Van Zuylen's interdisciplinary study surveys incarnations of monomania beginning in nineteenth-century Europe; she constructs monomania as an obsession whose psychical function is to keep the mundane and quotidian at bay. Chapters examine monomania from clinical, creative, and literary perspectives, drawing examples from Pierre Janet's psychological case studies, the creative processes of Flaubert and Sophie Calle, and characters from works by Baudelaire, Thomas Mann, and Elias Canetti in addition to Middlemarch. In each case, she outlines the ambivalence of the obsession, focusing on what is gained for the monomaniac in addition to what is lost. Monomania, 'abstraction as an antidote to the vapidity of life' (p. 24), provides a way for those stuck in the ordinary to transcend it by diverting their desires or anxieties. The monomaniac trades a world she perceives as a prison for a psychical world that alleviates the pain of the horror vacui, even though to an outsider the swap may appear to be one prison for another.
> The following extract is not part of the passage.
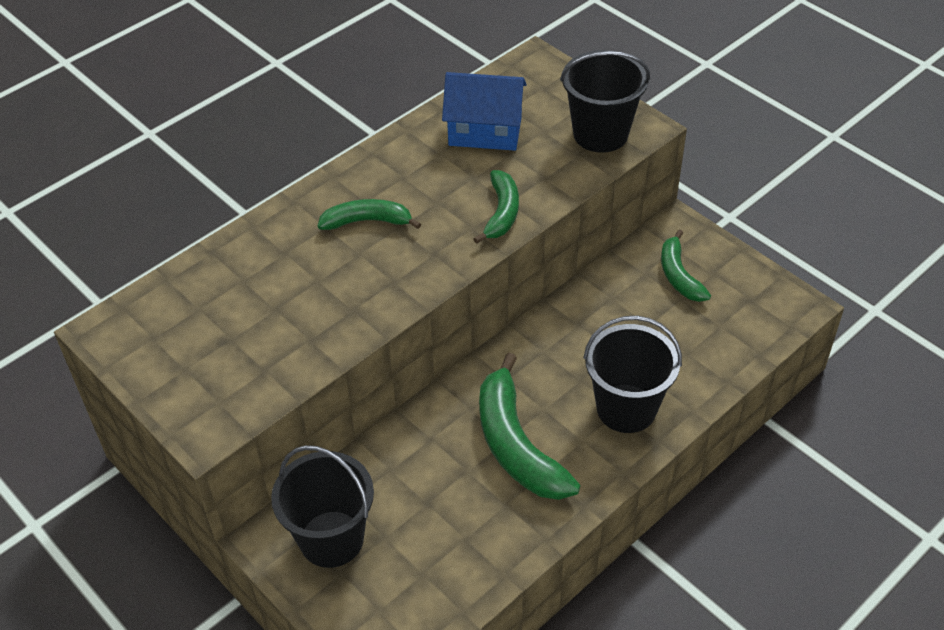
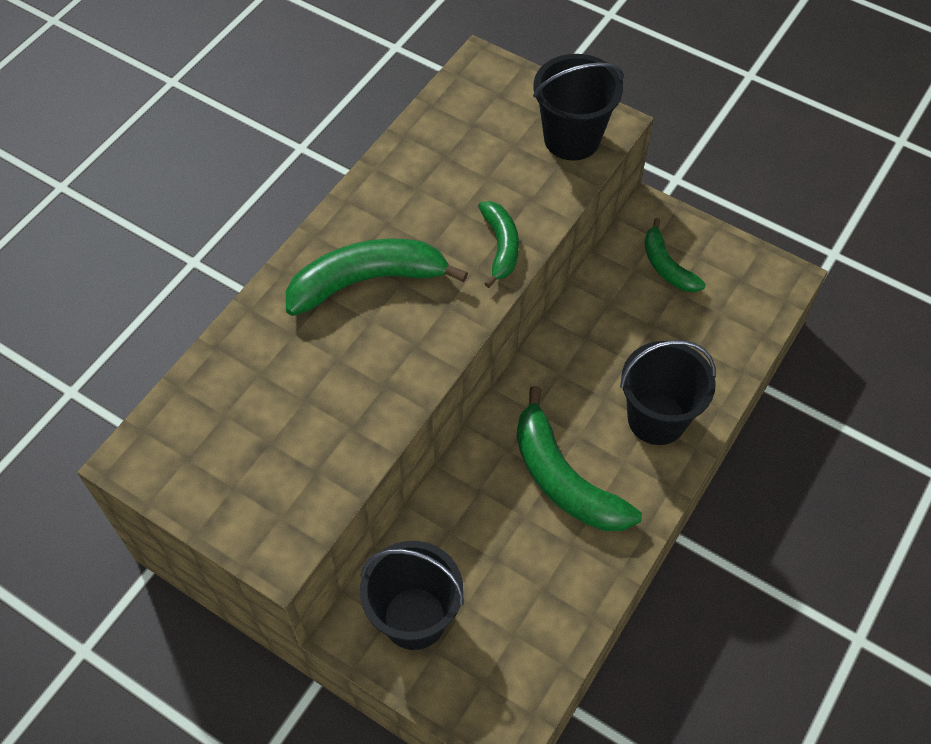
camera: 15 degrees left, 10 degrees up
(368, 221) = (368, 281): green banana -> green banana, size x1.70
(485, 131) = (455, 156): blue house -> none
But this construction explains, for example, why the bored housewife enters into a consuming affair with a man who treats her horribly - drama, even violence, is a preferable alternative to the emptiness of the everyday. One of Janet's patients provides a typical complaint about her husband: 'He does not know how to make me suffer a little. You cannot love somebody who is unable to make you suffer' (p. 30).
This comment connects Janet's patient 'Simone' with Dorothea, who desires qualities in a potential husband that would give any reader trepidation: 'The really delightful marriage', Dorothea muses, 'must be that where your husband is a sort of father, and could teach you even Hebrew, if you wished it'. By applying the paradigm of the monomaniac to Middlemarch, van Zuylen achieves a reading of Dorothea that focuses on an often overlooked element of her personality - her desire to eradicate the physical, the bodily, and the mundane from her life. She views Dorothea's marriage to Casaubon as a means of escape from her extraordinary empathy, as 'an antidote to the vulnerability brought about by sympathy' (p.102). By invoking Wilhelm Worringer's essay Abstraction and Empathy, van Zuylen emphasises the extremes that Dorothea goes to in her acceptance of Casaubon's flaws, reading them as if they were the hair shirt that would grant her salvation and a form of 'ascetic escape'. Dorothea's repudiation of her desire is thus a 'defense mechanism against the unpredictability of life' (p. l03). Taken out of the context of the novel, Dorothea's tolerance of and even admiration for Casaubon's flaws (his hairy moles, his deep-set eyes, his pedantry) became remarkable in their fervour: 'The more she can give, endure', writes van Zuylen, 'the less she will have to weather her own selfhood' (p. l08).